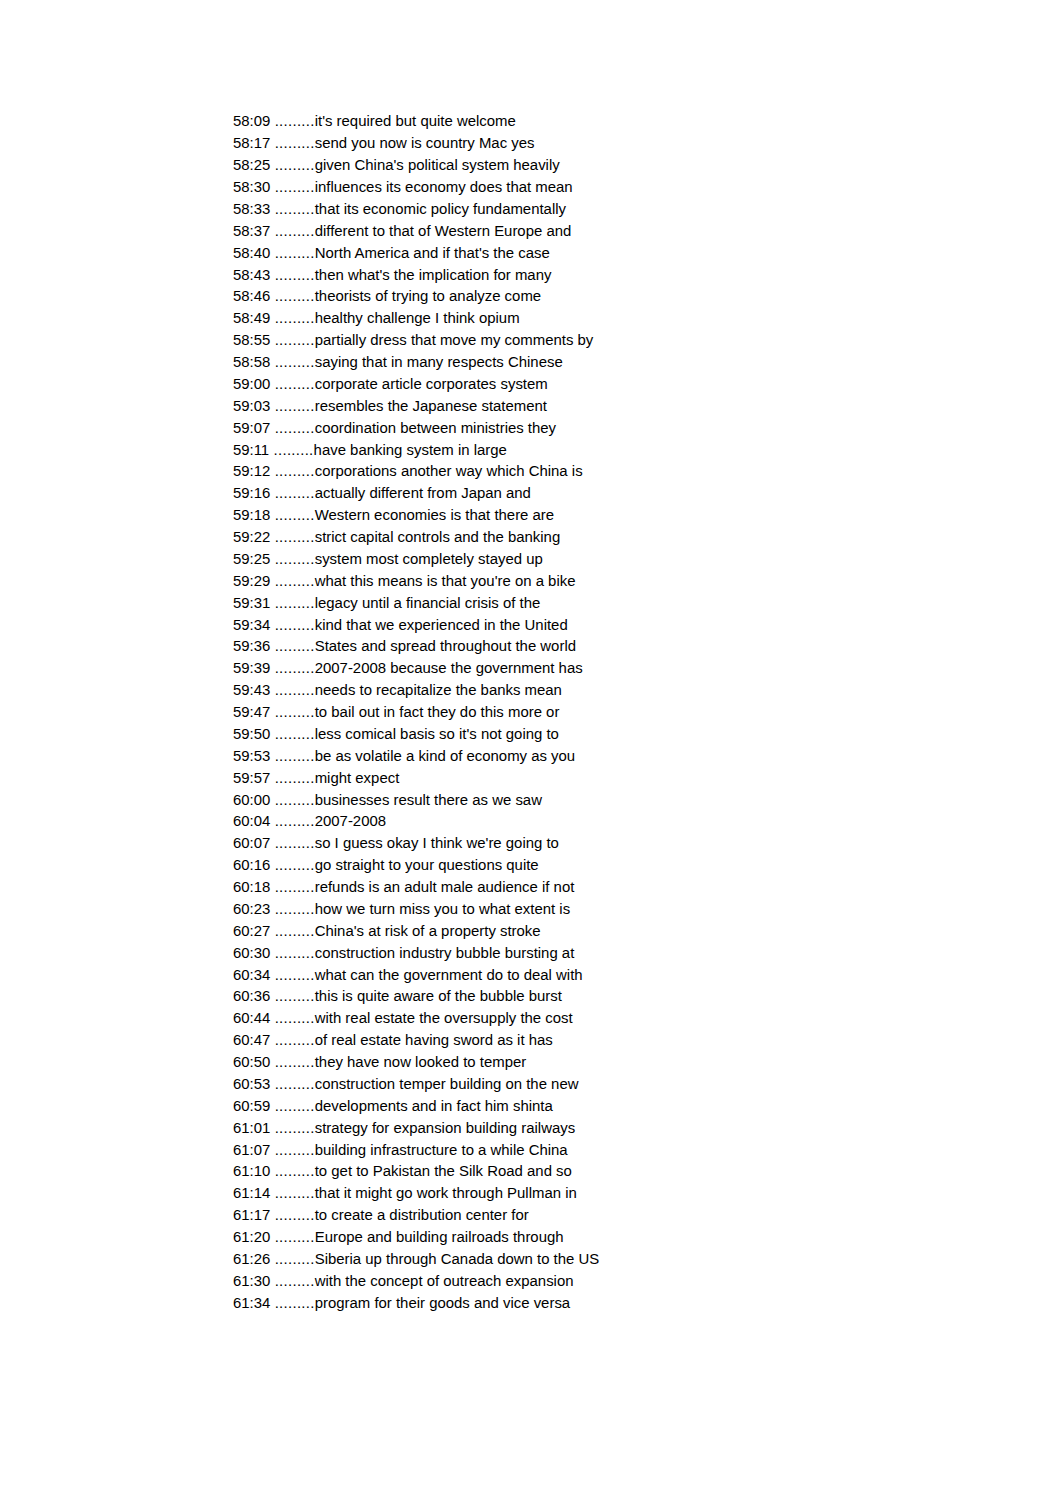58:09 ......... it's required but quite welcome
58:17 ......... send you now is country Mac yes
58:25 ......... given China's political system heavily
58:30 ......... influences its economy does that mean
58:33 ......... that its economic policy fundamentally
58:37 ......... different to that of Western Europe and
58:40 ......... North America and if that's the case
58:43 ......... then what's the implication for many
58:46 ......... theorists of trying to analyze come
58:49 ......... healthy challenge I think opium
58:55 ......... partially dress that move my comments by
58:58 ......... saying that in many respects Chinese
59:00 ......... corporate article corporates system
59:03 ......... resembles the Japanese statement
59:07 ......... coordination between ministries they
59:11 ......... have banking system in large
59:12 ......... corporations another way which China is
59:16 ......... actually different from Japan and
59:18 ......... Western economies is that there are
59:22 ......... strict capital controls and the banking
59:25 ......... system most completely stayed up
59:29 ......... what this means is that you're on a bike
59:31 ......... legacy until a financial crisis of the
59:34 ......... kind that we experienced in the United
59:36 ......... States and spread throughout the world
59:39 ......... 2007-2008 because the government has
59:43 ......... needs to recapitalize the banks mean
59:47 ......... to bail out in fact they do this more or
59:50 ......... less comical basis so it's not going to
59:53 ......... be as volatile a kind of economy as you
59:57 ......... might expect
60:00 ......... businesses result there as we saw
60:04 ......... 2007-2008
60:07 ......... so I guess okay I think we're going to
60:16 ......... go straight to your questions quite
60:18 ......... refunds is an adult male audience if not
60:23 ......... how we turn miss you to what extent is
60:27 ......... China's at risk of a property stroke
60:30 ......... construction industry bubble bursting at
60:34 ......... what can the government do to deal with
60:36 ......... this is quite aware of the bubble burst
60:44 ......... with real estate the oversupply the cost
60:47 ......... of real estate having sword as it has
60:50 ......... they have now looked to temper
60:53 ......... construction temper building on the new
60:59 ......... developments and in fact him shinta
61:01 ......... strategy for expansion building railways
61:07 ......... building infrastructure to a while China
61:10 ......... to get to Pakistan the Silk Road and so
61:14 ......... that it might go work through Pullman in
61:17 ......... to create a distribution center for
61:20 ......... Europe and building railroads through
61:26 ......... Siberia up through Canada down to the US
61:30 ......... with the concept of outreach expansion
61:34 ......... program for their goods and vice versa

------------------------------------------------------------

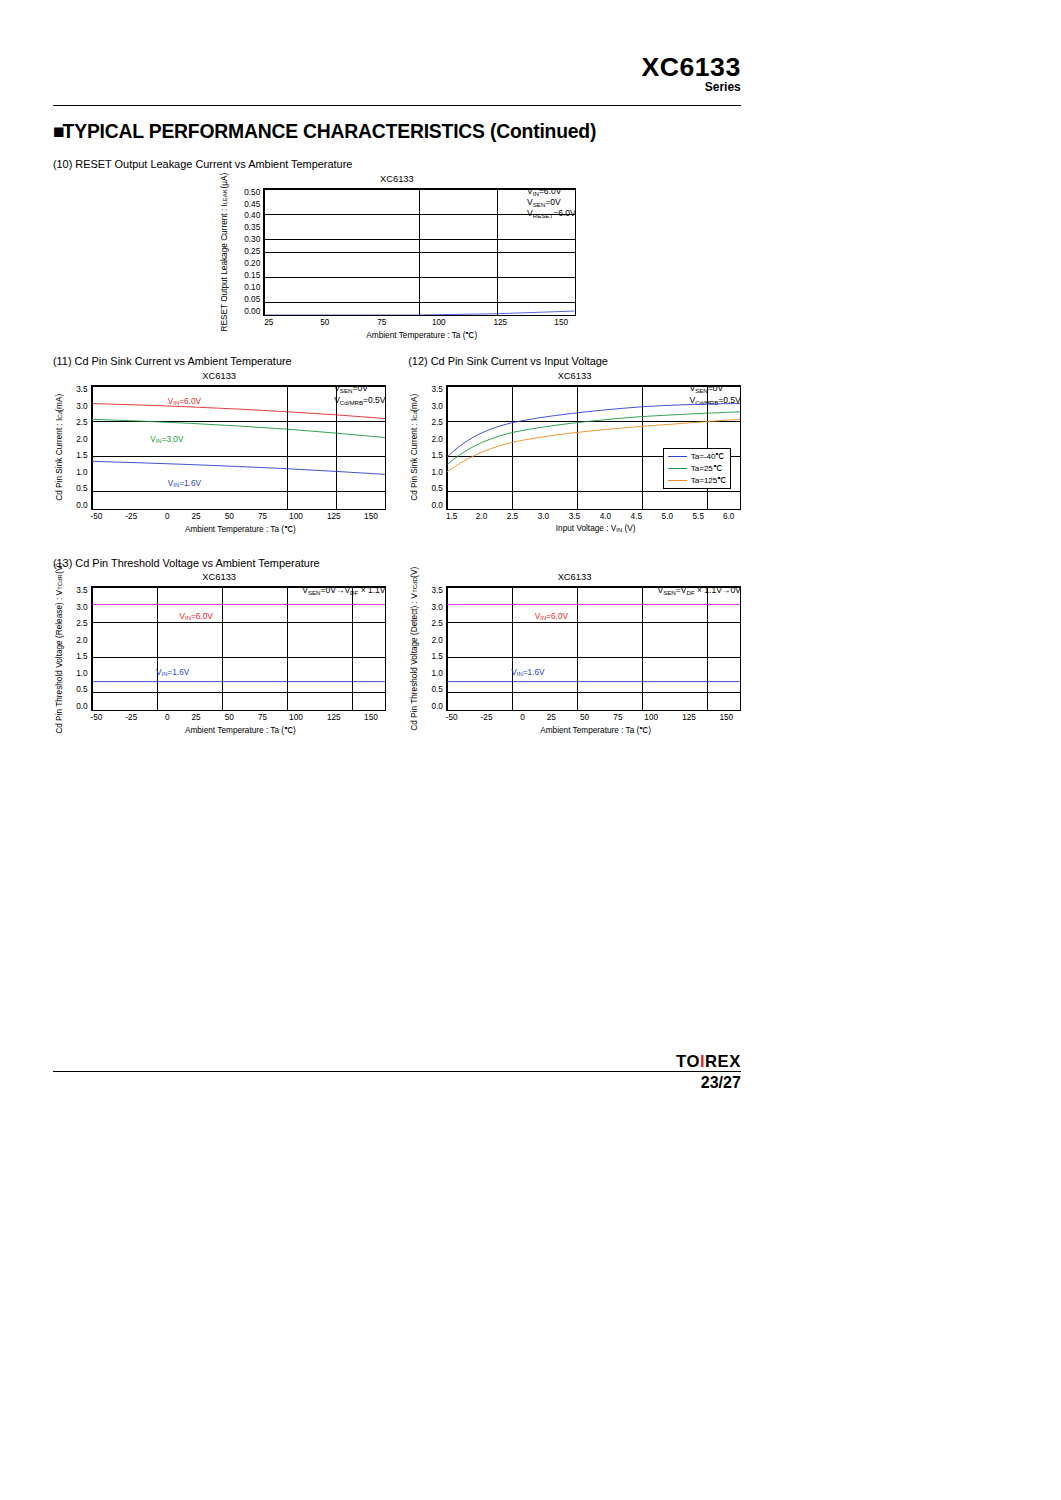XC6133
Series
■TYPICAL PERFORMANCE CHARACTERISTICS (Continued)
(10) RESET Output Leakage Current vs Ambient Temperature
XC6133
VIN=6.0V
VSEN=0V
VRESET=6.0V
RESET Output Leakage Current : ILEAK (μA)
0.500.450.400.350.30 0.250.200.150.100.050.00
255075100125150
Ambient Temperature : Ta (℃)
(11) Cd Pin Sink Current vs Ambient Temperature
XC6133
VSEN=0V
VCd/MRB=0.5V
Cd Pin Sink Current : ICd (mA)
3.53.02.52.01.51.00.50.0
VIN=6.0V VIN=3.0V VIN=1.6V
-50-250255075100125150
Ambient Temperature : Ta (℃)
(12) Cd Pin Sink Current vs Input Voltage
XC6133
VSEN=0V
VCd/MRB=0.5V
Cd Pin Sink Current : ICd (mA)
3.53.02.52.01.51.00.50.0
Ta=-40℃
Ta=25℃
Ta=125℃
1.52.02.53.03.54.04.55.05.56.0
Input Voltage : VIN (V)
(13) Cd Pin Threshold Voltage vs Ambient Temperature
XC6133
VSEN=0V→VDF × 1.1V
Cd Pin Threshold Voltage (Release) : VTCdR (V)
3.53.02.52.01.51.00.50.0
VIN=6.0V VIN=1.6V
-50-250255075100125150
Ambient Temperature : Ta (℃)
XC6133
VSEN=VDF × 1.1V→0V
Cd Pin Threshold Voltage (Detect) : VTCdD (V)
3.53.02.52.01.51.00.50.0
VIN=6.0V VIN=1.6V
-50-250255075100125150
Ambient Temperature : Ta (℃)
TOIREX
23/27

------------------------------------------------------------

- [EXERCISE INSTRUCTIONS] Give back exactly the lines of the listing above that run from the line with "60:36 ......... this" to the line with "61:34 ......... program", inclusive.

- [WORKED SOLUTION]
60:36 ......... this is quite aware of the bubble burst
60:44 ......... with real estate the oversupply the cost
60:47 ......... of real estate having sword as it has
60:50 ......... they have now looked to temper
60:53 ......... construction temper building on the new
60:59 ......... developments and in fact him shinta
61:01 ......... strategy for expansion building railways
61:07 ......... building infrastructure to a while China
61:10 ......... to get to Pakistan the Silk Road and so
61:14 ......... that it might go work through Pullman in
61:17 ......... to create a distribution center for
61:20 ......... Europe and building railroads through
61:26 ......... Siberia up through Canada down to the US
61:30 ......... with the concept of outreach expansion
61:34 ......... program for their goods and vice versa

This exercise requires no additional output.